Mrs McTernan, who also works for the Scottish Council for Voluntary Organisations (SCVO), processed the forms for all the professional staff at the after-school club, including eight part-timers. Now she faces doing it all over again.

“For people giving up their free time to do voluntary work the bureaucracy and delays become a reason to question whether it is too difficult,” she said.

“It is completely contrary to all the government rhetoric about encouraging volunteering and community activism.

“Filling in all the paperwork takes a lot of time. We have had to wait three months before, and in the meantime the staff cannot work unsupervised with children. Every one will now have to be done from scratch again.

“The whole point of the club is to provide affordable childcare but it ceases to be affordable if we spend all our time and money filling in forms. Everyone wants a child protection system that works.

“But it has to work and organisations have to be properly supported.”

Last year, voluntary bodies warned against making such checks retrospective and ministers deferred the move, partly because of the sheer volume involved. This proved fortunate. After more than 10,000 individuals were checked against this new list, The Herald revealed in February 2005 there was only one name on it.

Officials say the system is fully operational, but today’s proposals will recommend at least one new list for all staff to be checked against.

The safeguards were prompted by the Soham tragedy.

The public inquiry, chaired by Sir Michael Bichard, found serious problems in information-sharing between police forces in England and Wales which allowed Ian Huntley to work as a school janitor despite evidence indicating he posed a serious threat to children.
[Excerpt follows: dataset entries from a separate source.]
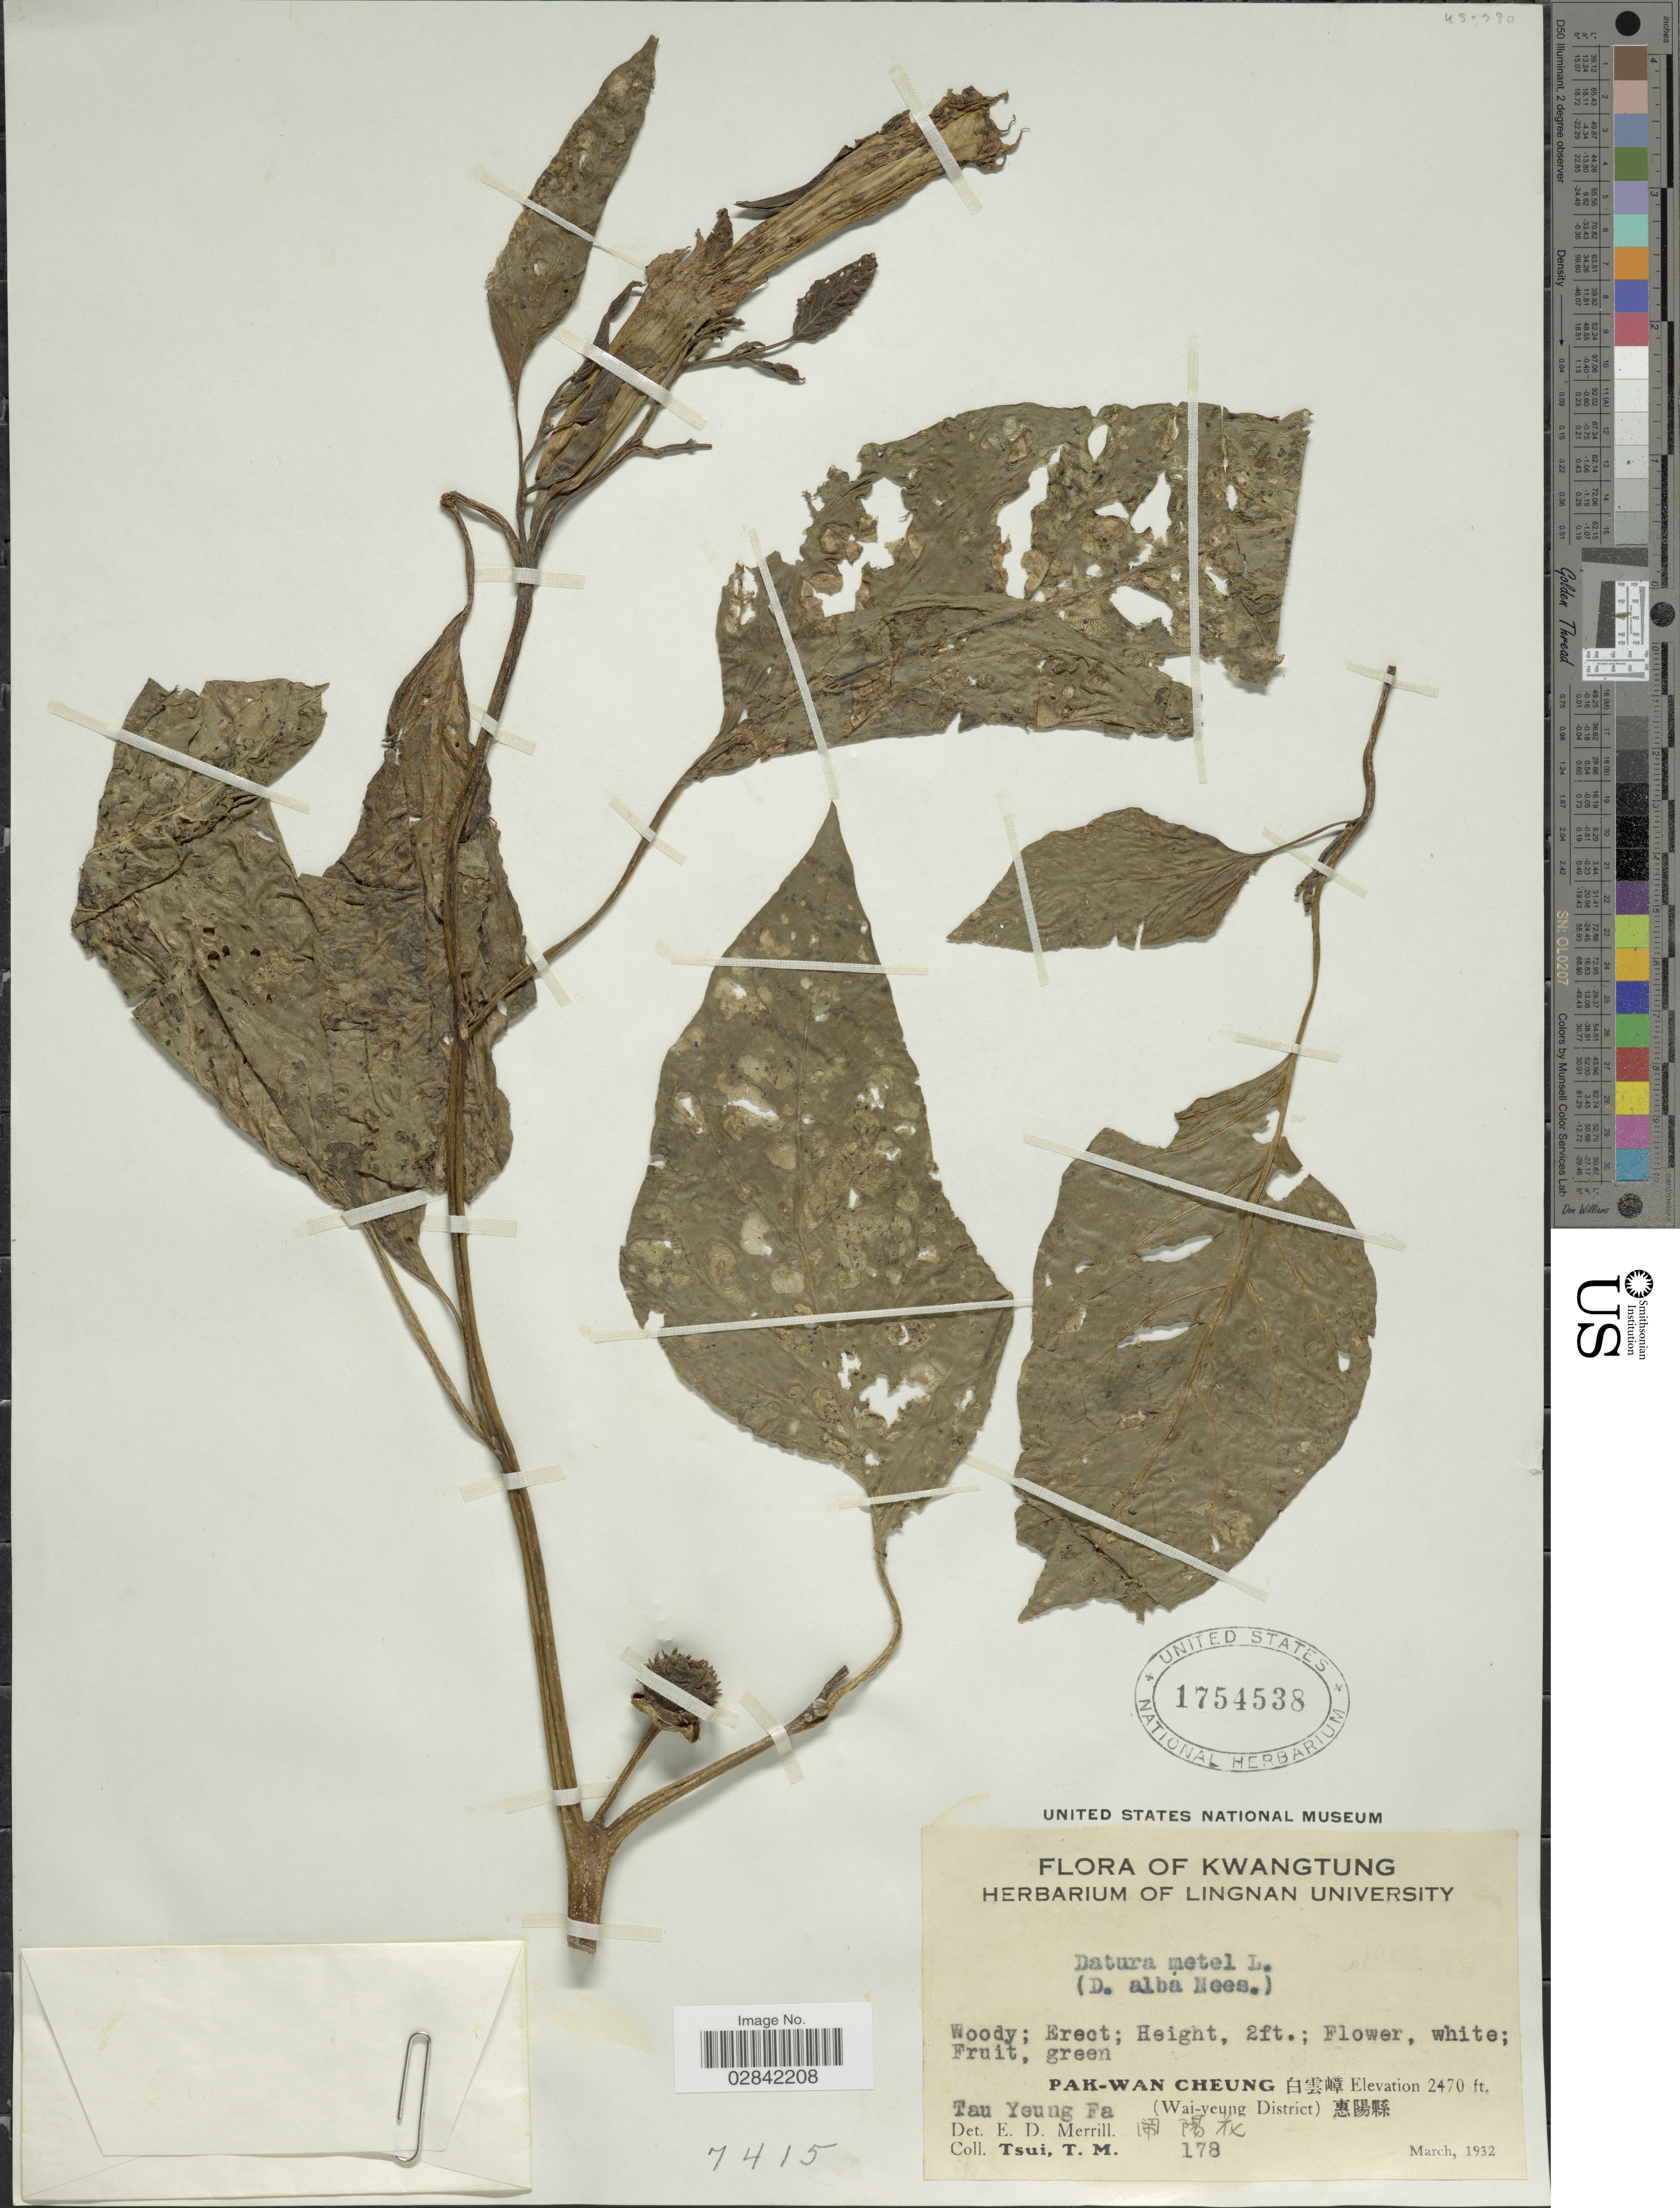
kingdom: Plantae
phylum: Tracheophyta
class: Magnoliopsida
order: Solanales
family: Solanaceae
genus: Datura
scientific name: Datura metel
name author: L.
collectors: T. Tsui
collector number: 178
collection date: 1932-03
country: China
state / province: Guangdong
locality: Kwangtung, Pak-Wan Cheung, (Wai-yeung District), Tau Yeung Fa.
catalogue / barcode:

Huntley went on to kill schoolgirls Holly Wells and Jessica Chapman.

When the inquiry report was published in June 2004, Scotland was held up as a good example of police forces co-operating.

Disclosure Scotland, the body responsible for checking all those applying to work with children, was also praised.
However, police warned against complacency and ministers promised to improve the system.

Voluntary organisations have welcomed the safeguards but groups such as the Scottish Society for Autism and the Scouts Association said they would have to cut services to pay the costs of fresh checks on staff – many of whom will already been checked against other lists in the past 12 months.

Figures from the SCVO reveal there are 109,000 paid staff in the sector working with vulnerable groups.
At the current price of £20 per check this would cost them more than £2m.

There are also at least 850,000 volunteers. While they themselves would not have to pay, many work for tiny, informal organisations, such as village football groups, who cannot afford the administrative burden of processing the checks.

The Scottish Executive has indicated the cost of disclo-sure checks could increase to make the system self-financing.

Retrospective checks will be phased in over three to five years to ease the burden, but charities say they still will not be able to afford the cost.

Gavin Yates of SCVO said: “Any increase in these total costs to the sector would divert precious resources from front-line services protecting vulnerable groups and would threaten the existence of some voluntary organisations working with vulnerable groups.

“The voluntary sector does not have any slack in bud-gets and the executive must find transitional costs to ensure vulnerable groups do not suffer through the closure of projects or reduction in front-line activity,” he added.